Thank you for understanding.
--Broncos Country Message Board Staff
To all those who were injured or lost forever, and their loved ones, and to all the heroes who did their very best to make something good out of something so tragic......
Very hard to believe. I remember I was in seventh grade - and I didn't even know what the world trade center was at the time.
Someone mentioned a plan hit the tower - and here I'm thinking some single propeller plane flew into a building "big deal" I thought.
That all changed once I got home and saw what was on TV.
And the many videos/documentaries only bring it all back to home, how devastating that day was. It was unbelievable, but it was actually happening in front of our eyes.
In times of painful 9/11 memories I like to watch "You Are Here: A Come From Away Story"...or as some call it, 9/12, when hope and compassion and love clearly win over hatefulness.

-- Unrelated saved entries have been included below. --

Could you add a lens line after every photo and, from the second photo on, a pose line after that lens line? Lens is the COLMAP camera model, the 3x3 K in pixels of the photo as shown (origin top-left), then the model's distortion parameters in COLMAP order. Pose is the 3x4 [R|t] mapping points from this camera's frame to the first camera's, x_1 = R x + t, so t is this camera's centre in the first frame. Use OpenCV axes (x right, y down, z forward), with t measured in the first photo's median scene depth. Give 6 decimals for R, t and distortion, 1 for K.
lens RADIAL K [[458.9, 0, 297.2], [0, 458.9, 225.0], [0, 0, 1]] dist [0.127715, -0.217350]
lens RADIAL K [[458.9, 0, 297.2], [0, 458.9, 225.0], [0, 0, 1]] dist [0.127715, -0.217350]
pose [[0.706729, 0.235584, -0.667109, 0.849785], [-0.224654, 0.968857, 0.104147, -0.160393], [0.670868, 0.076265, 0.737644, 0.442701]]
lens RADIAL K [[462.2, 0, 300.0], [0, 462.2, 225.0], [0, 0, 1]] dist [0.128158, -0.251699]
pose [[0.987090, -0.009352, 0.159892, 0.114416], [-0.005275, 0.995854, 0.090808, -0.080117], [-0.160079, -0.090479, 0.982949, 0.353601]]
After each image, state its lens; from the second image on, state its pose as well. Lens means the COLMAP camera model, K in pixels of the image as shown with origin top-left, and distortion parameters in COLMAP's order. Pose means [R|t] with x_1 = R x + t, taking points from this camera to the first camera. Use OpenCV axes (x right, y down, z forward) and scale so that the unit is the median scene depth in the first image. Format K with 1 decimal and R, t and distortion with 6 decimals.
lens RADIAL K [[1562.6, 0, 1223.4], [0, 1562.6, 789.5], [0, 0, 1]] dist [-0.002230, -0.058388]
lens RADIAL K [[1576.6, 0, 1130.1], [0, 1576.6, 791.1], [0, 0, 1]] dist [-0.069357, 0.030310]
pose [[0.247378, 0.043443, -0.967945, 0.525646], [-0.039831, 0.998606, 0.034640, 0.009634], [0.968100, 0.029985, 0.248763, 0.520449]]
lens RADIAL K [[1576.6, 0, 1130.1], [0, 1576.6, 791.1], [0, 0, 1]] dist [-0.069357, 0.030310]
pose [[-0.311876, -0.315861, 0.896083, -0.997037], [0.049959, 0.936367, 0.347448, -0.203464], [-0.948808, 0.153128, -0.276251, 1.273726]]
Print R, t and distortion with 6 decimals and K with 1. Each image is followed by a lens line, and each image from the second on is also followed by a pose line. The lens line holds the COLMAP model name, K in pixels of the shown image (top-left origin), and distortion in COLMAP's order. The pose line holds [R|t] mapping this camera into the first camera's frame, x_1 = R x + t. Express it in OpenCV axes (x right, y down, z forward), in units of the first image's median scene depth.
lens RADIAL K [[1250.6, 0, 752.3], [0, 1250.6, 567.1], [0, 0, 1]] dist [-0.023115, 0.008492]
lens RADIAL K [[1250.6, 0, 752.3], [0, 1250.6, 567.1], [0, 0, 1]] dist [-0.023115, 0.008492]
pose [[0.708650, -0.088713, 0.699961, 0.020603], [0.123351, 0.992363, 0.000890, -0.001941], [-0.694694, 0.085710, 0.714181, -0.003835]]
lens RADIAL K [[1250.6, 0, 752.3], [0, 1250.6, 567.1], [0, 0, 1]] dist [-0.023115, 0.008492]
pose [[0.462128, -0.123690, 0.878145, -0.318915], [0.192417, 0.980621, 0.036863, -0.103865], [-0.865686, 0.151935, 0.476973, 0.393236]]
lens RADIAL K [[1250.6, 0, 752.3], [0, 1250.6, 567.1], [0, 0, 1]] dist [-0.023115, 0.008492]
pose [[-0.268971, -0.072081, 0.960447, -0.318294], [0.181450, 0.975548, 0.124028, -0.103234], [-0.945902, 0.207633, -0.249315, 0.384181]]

I tried to avoid the memorials as much as possible. I worked about 4 miles from the Towers, about a 15 minute drive without traffic, and lived about a 45 minute drive from there, but was still able to see the towers from my bedroom window. I used to walk about 5 miles from my job to the Towers just for fun, but I only went inside 4 times, and only once did I ride the elevator to the top, which was ironically almost a year before the first attack in 1992. I saw the Towers every day since the summer of 1993 until the day they fell. To this day, I take some of the same routes to restaurants, bars, friends houses, work, and I still look at that area where the Towers stood and remember that epic vision, which was also a great guide/landmark when finding corner in the hole bar in Greenwich Villlage, before Google Maps.
I went back downtown on Friday, September 14th, to buy some music to try to mentally escape for a bit. In my years of being a New Yorker, I never saw any street so empty and quiet and it brought another layer of what happened. As I was about to cross the street, I saw a man wearing a Jets uniform. We crossed the street together and talked for a bit about the game that was canceled, New York, America, life.